_Supplied information_
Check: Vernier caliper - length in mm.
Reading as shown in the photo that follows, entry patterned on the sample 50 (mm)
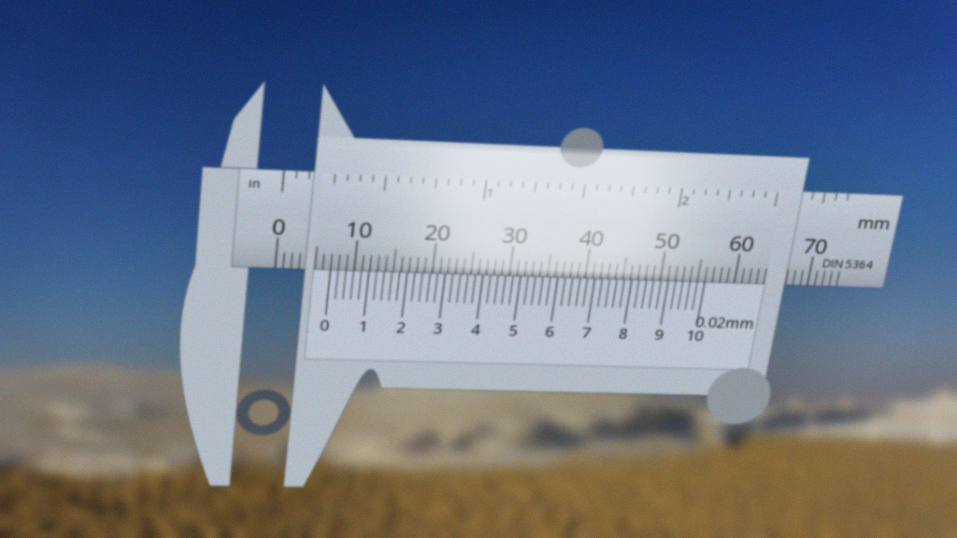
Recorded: 7.0 (mm)
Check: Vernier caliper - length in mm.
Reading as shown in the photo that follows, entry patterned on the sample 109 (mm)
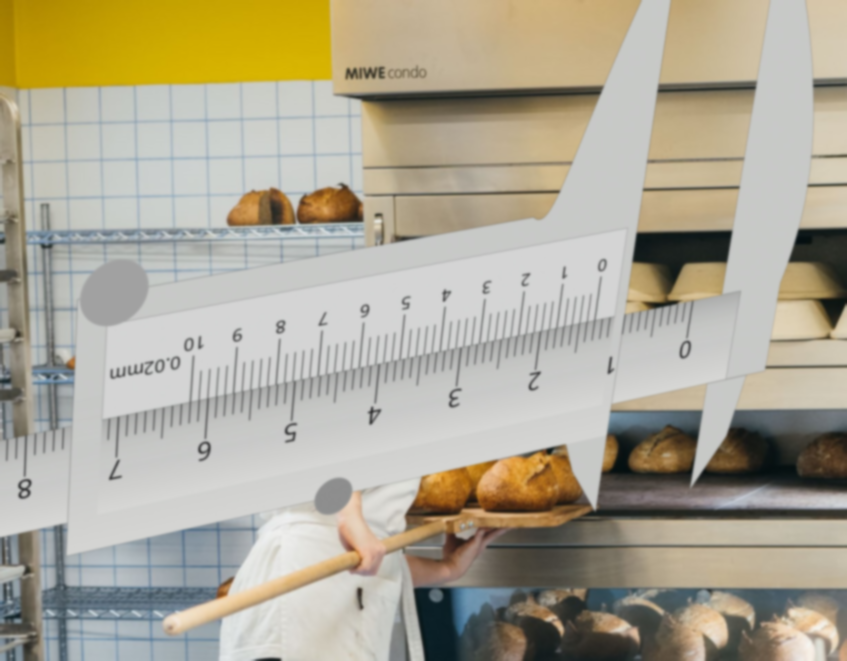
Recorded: 13.0 (mm)
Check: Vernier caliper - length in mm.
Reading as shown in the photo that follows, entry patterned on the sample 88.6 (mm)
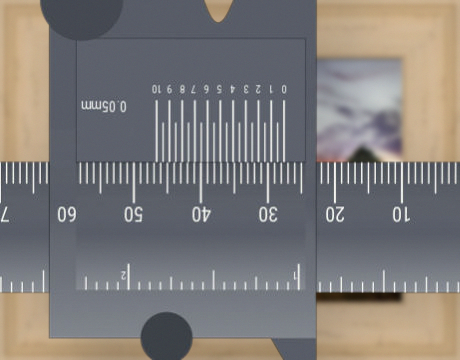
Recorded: 27.6 (mm)
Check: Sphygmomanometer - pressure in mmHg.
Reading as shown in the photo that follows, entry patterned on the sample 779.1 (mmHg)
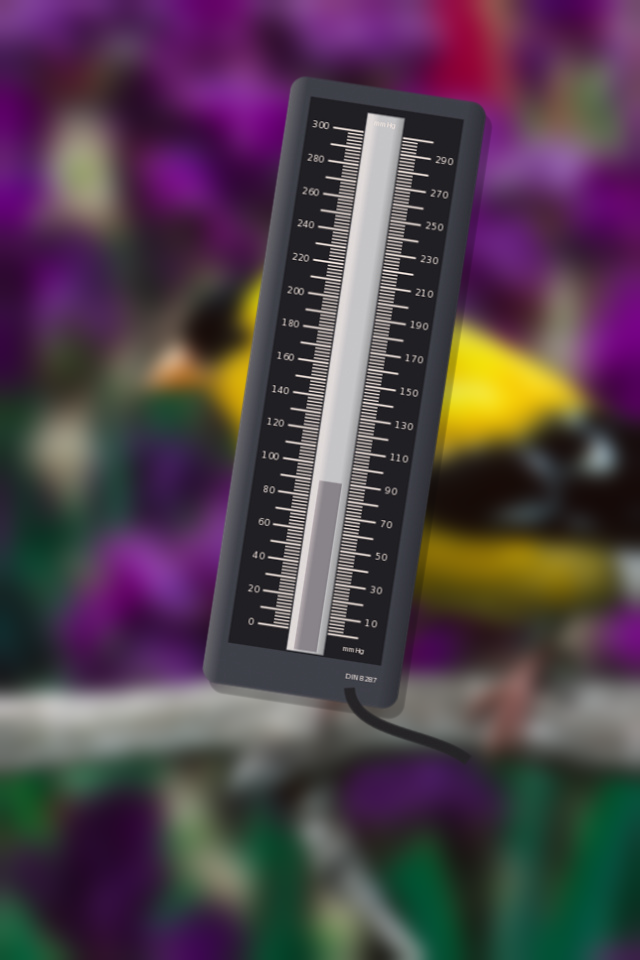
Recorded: 90 (mmHg)
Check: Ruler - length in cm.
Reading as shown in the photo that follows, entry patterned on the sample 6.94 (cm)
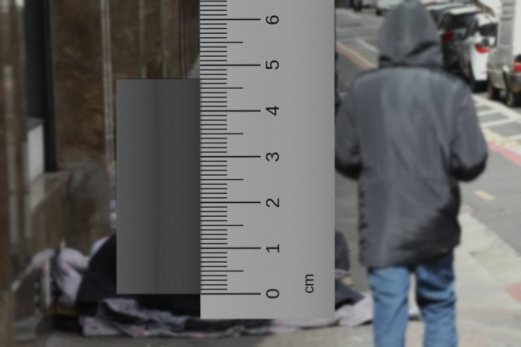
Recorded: 4.7 (cm)
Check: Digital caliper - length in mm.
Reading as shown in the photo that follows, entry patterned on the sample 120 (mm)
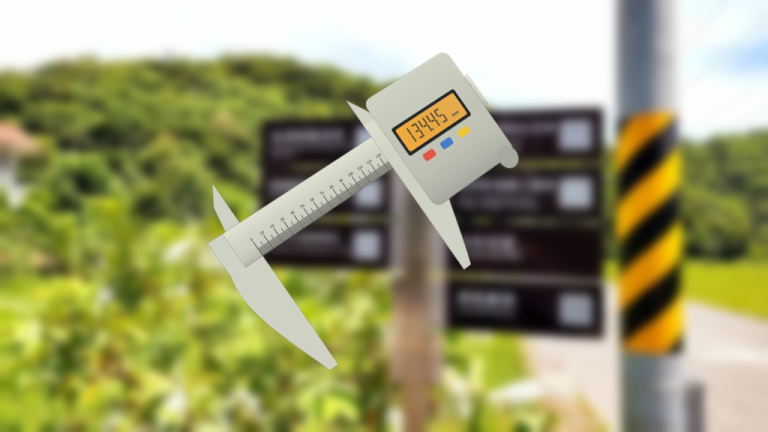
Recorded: 134.45 (mm)
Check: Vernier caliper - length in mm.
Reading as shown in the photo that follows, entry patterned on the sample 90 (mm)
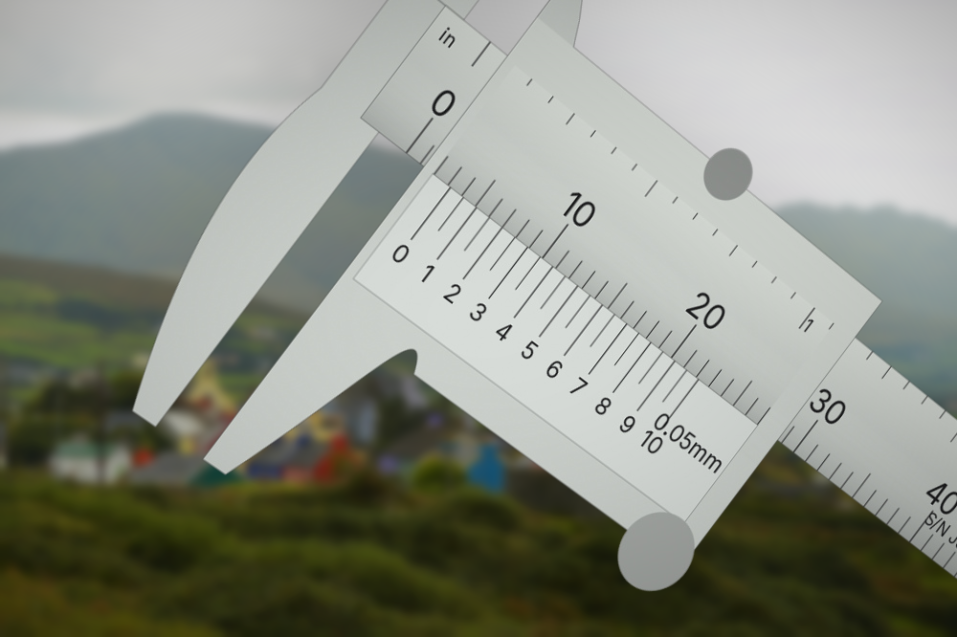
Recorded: 3.2 (mm)
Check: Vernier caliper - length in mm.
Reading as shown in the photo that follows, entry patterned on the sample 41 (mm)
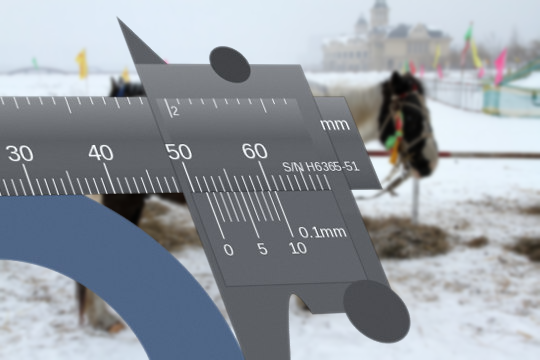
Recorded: 51.6 (mm)
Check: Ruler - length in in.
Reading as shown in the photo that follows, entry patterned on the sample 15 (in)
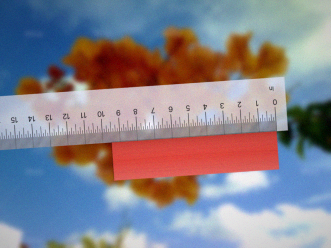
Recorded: 9.5 (in)
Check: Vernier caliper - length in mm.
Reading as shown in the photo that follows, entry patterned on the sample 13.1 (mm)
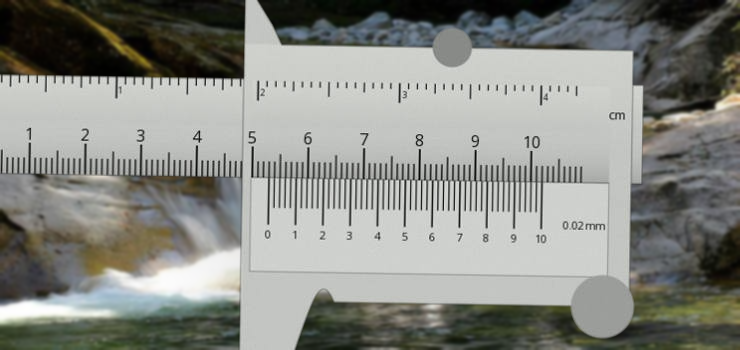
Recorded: 53.0 (mm)
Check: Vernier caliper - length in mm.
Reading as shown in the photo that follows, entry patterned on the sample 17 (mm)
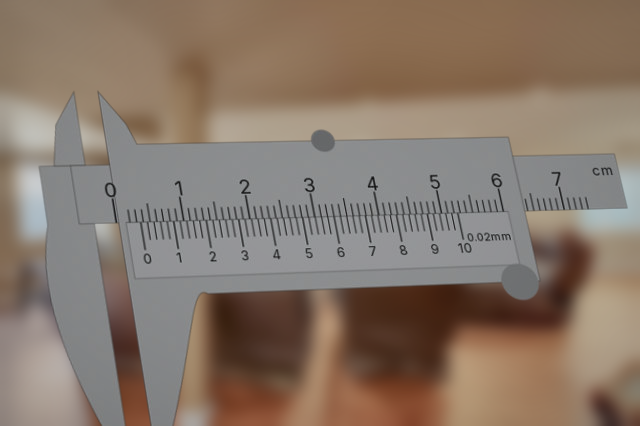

_Description of the task_
How many lines of the records contain the word "Recorded"? Reply with the number only.

_Reply_
10